*Prompt*. Print all of the records. Exclude the images.

Stored data:
========================================

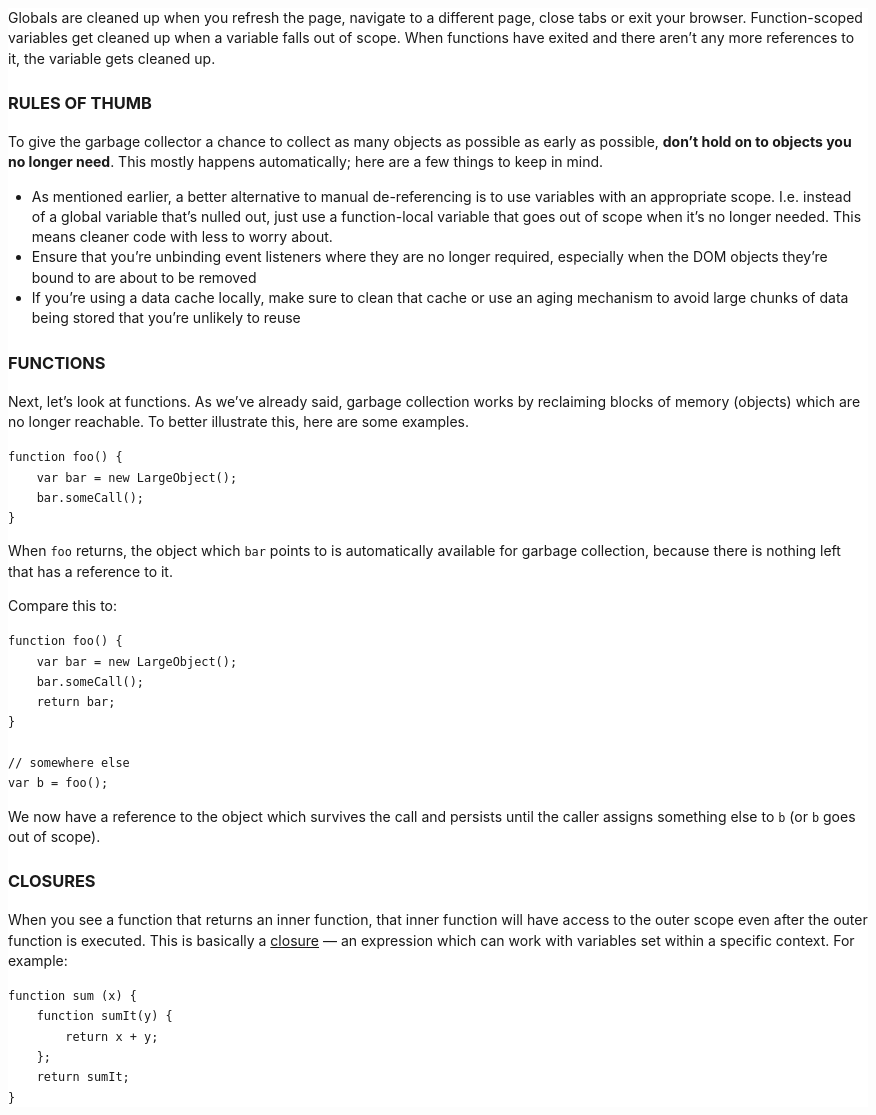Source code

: Globals are cleaned up when you refresh the page, navigate to a different page, close tabs or exit your browser. Function-scoped variables get cleaned up when a variable falls out of scope. When functions have exited and there aren’t any more references to it, the variable gets cleaned up.

### RULES OF THUMB
To give the garbage collector a chance to collect as many objects as possible as early as possible, **don’t hold on to objects you no longer need**. This mostly happens automatically; here are a few things to keep in mind.

* As mentioned earlier, a better alternative to manual de-referencing is to use variables with an appropriate scope. I.e. instead of a global variable that’s nulled out, just use a function-local variable that goes out of scope when it’s no longer needed. This means cleaner code with less to worry about.
* Ensure that you’re unbinding event listeners where they are no longer required, especially when the DOM objects they’re bound to are about to be removed
* If you’re using a data cache locally, make sure to clean that cache or use an aging mechanism to avoid large chunks of data being stored that you’re unlikely to reuse

### FUNCTIONS
Next, let’s look at functions. As we’ve already said, garbage collection works by reclaiming blocks of memory (objects) which are no longer reachable. To better illustrate this, here are some examples.

    function foo() {
        var bar = new LargeObject();
        bar.someCall();
    }

When `foo` returns, the object which `bar` points to is automatically available for garbage collection, because there is nothing left that has a reference to it.

Compare this to:

    function foo() {
        var bar = new LargeObject();
        bar.someCall();
        return bar;
    }

    // somewhere else
    var b = foo();

We now have a reference to the object which survives the call and persists until the caller assigns something else to `b` (or `b` goes out of scope).


### CLOSURES
When you see a function that returns an inner function, that inner function will have access to the outer scope even after the outer function is executed. This is basically a [closure](http://robertnyman.com/2008/10/09/explaining-javascript-scope-and-closures/) — an expression which can work with variables set within a specific context. For example:

    function sum (x) {
        function sumIt(y) {
            return x + y;
        };
        return sumIt;
    }
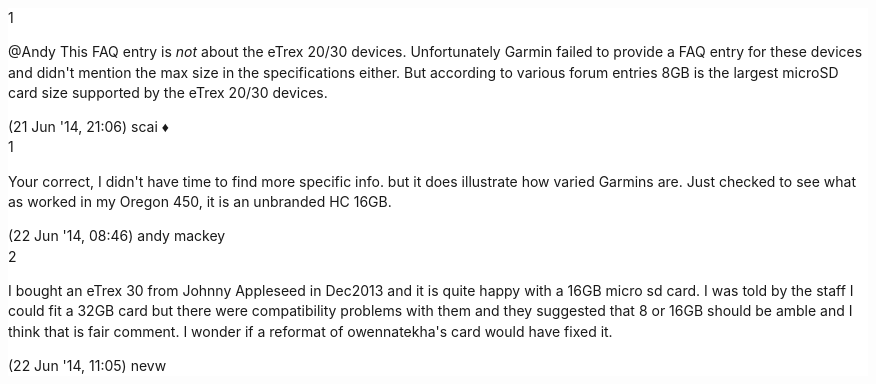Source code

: <span id="34234"></span>
<div id="comment-34234" class="comment">
<div id="post-34234-score" class="comment-score">
1
</div>
<div class="comment-text">
<p><span></span><span>@Andy</span> This FAQ entry is <em>not</em> about the eTrex 20/30 devices. Unfortunately Garmin failed to provide a FAQ entry for these devices and didn't mention the max size in the specifications either. But according to various forum entries 8GB is the largest microSD card size supported by the eTrex 20/30 devices.</p>
</div>
<div id="comment-34234-info" class="comment-info">
<span class="comment-age">(21 Jun '14, 21:06)</span> <span class="comment-user userinfo">scai ♦</span>
</div>
</div>
<span id="34241"></span>
<div id="comment-34241" class="comment">
<div id="post-34241-score" class="comment-score">
1
</div>
<div class="comment-text">
<p>Your correct, I didn't have time to find more specific info. but it does illustrate how varied Garmins are. Just checked to see what as worked in my Oregon 450, it is an unbranded HC 16GB.</p>
</div>
<div id="comment-34241-info" class="comment-info">
<span class="comment-age">(22 Jun '14, 08:46)</span> <span class="comment-user userinfo">andy mackey</span>
</div>
</div>
<span id="34242"></span>
<div id="comment-34242" class="comment">
<div id="post-34242-score" class="comment-score">
2
</div>
<div class="comment-text">
<p>I bought an eTrex 30 from Johnny Appleseed in Dec2013 and it is quite happy with a 16GB micro sd card. I was told by the staff I could fit a 32GB card but there were compatibility problems with them and they suggested that 8 or 16GB should be amble and I think that is fair comment. I wonder if a reformat of owennatekha's card would have fixed it.</p>
</div>
<div id="comment-34242-info" class="comment-info">
<span class="comment-age">(22 Jun '14, 11:05)</span> <span class="comment-user userinfo">nevw</span>
</div>
</div>
</div>
<div id="comment-tools-34196" class="comment-tools">
&#10;</div>
<div class="clear">
&#10;</div>
<div id="comment-34196-form-container" class="comment-form-container">
&#10;</div>
<div class="clear">
&#10;</div>
</div></td>
</tr>
</tbody>
</table>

========================================

*Result for this task*.
Source code

: Globals are cleaned up when you refresh the page, navigate to a different page, close tabs or exit your browser. Function-scoped variables get cleaned up when a variable falls out of scope. When functions have exited and there aren’t any more references to it, the variable gets cleaned up.

### RULES OF THUMB
To give the garbage collector a chance to collect as many objects as possible as early as possible, **don’t hold on to objects you no longer need**. This mostly happens automatically; here are a few things to keep in mind.

* As mentioned earlier, a better alternative to manual de-referencing is to use variables with an appropriate scope. I.e. instead of a global variable that’s nulled out, just use a function-local variable that goes out of scope when it’s no longer needed. This means cleaner code with less to worry about.
* Ensure that you’re unbinding event listeners where they are no longer required, especially when the DOM objects they’re bound to are about to be removed
* If you’re using a data cache locally, make sure to clean that cache or use an aging mechanism to avoid large chunks of data being stored that you’re unlikely to reuse

### FUNCTIONS
Next, let’s look at functions. As we’ve already said, garbage collection works by reclaiming blocks of memory (objects) which are no longer reachable. To better illustrate this, here are some examples.

    function foo() {
        var bar = new LargeObject();
        bar.someCall();
    }

When `foo` returns, the object which `bar` points to is automatically available for garbage collection, because there is nothing left that has a reference to it.

Compare this to:

    function foo() {
        var bar = new LargeObject();
        bar.someCall();
        return bar;
    }

    // somewhere else
    var b = foo();

We now have a reference to the object which survives the call and persists until the caller assigns something else to `b` (or `b` goes out of scope).


### CLOSURES
When you see a function that returns an inner function, that inner function will have access to the outer scope even after the outer function is executed. This is basically a [closure](http://robertnyman.com/2008/10/09/explaining-javascript-scope-and-closures/) — an expression which can work with variables set within a specific context. For example:

    function sum (x) {
        function sumIt(y) {
            return x + y;
        };
        return sumIt;
    }
Source code

: <span id="34234"></span>
<div id="comment-34234" class="comment">
<div id="post-34234-score" class="comment-score">
1
</div>
<div class="comment-text">
<p><span></span><span>@Andy</span> This FAQ entry is <em>not</em> about the eTrex 20/30 devices. Unfortunately Garmin failed to provide a FAQ entry for these devices and didn't mention the max size in the specifications either. But according to various forum entries 8GB is the largest microSD card size supported by the eTrex 20/30 devices.</p>
</div>
<div id="comment-34234-info" class="comment-info">
<span class="comment-age">(21 Jun '14, 21:06)</span> <span class="comment-user userinfo">scai ♦</span>
</div>
</div>
<span id="34241"></span>
<div id="comment-34241" class="comment">
<div id="post-34241-score" class="comment-score">
1
</div>
<div class="comment-text">
<p>Your correct, I didn't have time to find more specific info. but it does illustrate how varied Garmins are. Just checked to see what as worked in my Oregon 450, it is an unbranded HC 16GB.</p>
</div>
<div id="comment-34241-info" class="comment-info">
<span class="comment-age">(22 Jun '14, 08:46)</span> <span class="comment-user userinfo">andy mackey</span>
</div>
</div>
<span id="34242"></span>
<div id="comment-34242" class="comment">
<div id="post-34242-score" class="comment-score">
2
</div>
<div class="comment-text">
<p>I bought an eTrex 30 from Johnny Appleseed in Dec2013 and it is quite happy with a 16GB micro sd card. I was told by the staff I could fit a 32GB card but there were compatibility problems with them and they suggested that 8 or 16GB should be amble and I think that is fair comment. I wonder if a reformat of owennatekha's card would have fixed it.</p>
</div>
<div id="comment-34242-info" class="comment-info">
<span class="comment-age">(22 Jun '14, 11:05)</span> <span class="comment-user userinfo">nevw</span>
</div>
</div>
</div>
<div id="comment-tools-34196" class="comment-tools">
&#10;</div>
<div class="clear">
&#10;</div>
<div id="comment-34196-form-container" class="comment-form-container">
&#10;</div>
<div class="clear">
&#10;</div>
</div></td>
</tr>
</tbody>
</table>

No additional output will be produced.